Пьер не причислял себя к чрезмерно ретивым служителям республиканских идей. Он редко посещал казни и не находил удовольствия в осознании того, что посылает на гильотину в среднем от десяти до тридцати человек за день. Но иногда, совсем редко, ему в руки попадали типы, которых он отправлял в объятия доброй тётушки с нескрываемым наслаждением. И тогда он любил подзатянуть процесс, пусть даже это стоило бы ему лишних часов сна.
Чёрт с ней, с этой ванной, подумал Пьер. Вымоюсь утром.
– Будьте любезны отвечать на вопрос, гражданин, – очень вежливо сказал он, сцепляя пальцы в замок.
– Вот уж избавьте от удовольствия считаться гражданином этой сраной страны, – усмехнулся арестант.
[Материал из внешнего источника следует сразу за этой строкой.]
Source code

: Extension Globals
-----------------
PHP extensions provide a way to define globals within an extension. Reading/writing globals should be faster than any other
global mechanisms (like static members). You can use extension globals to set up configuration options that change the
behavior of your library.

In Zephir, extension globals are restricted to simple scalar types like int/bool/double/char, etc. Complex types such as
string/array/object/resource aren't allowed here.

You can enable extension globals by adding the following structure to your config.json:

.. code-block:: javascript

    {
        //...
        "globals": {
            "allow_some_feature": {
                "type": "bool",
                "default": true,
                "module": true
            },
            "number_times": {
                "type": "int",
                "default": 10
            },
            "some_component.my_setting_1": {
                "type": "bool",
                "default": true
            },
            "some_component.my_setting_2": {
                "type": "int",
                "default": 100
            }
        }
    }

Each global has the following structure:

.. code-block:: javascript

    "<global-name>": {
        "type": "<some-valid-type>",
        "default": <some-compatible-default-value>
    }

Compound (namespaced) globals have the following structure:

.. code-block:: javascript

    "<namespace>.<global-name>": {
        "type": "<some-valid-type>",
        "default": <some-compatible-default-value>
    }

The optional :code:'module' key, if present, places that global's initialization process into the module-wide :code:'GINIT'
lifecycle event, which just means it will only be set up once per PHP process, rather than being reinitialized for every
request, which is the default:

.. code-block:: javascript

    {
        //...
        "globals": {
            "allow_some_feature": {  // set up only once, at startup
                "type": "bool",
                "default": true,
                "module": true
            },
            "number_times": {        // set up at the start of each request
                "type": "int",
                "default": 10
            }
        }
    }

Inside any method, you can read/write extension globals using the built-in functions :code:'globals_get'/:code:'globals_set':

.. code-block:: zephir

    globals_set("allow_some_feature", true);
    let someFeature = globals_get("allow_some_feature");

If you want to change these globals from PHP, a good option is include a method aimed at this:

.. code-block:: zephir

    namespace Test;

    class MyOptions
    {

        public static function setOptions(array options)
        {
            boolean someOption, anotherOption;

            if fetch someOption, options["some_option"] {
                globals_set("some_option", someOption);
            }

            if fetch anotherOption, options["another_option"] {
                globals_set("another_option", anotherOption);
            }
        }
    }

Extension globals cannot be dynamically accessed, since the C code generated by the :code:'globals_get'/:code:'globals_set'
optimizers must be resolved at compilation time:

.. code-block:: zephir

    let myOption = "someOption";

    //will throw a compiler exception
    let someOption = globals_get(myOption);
Филипп тоскливо вздохнул. Он таких типчиков не любил, зная, как долго обычно тянутся подобные допросы. Ну ещё бы – ему и не поиграть с ними даже, знай конспектируй гадости, которые они болтают о Республике, да ещё и красней за них, негодяев. Филипп был очень исполнителен, но до крайности щепетилен. Впрочем, именно эти качества делали его хорошим секретарём.
– Хорошо, тогда, с вашего позволения, я сделаю это за вас, – всё так же любезно проговорил Пьер и потянул из стопки бумаг последнюю папку. Неторопливо раскрыл её, минуты две перебирал бумаги, следя, чтобы ни один мускул на лице не дрогнул. Арестант молчал, хотя Пьер всё так же чувствовал на себе его насмешливый взгляд; Филипп пыхтел, под потолком громко жужжали мухи.
– Откройте окно, дышать нечем, – резко сказал Пьер.
Филипп вздрогнул, арестант не шелохнулся. Один из приставов выполнил приказ. В кабинет заполз тяжёлый воздух вечернего города.
– Лабрен, Анри де, дворянин, двадцать пять лет, подозревается в участии в контрреволюционной группе де Бавилля...
– На каком основании?
Пьер вперил в арестанта немигающий взгляд.
– Вы имеет право говорить, только когда к вам обращаюсь я, – медленно сказал он. – Советую запомнить это, гражданин Лабрен.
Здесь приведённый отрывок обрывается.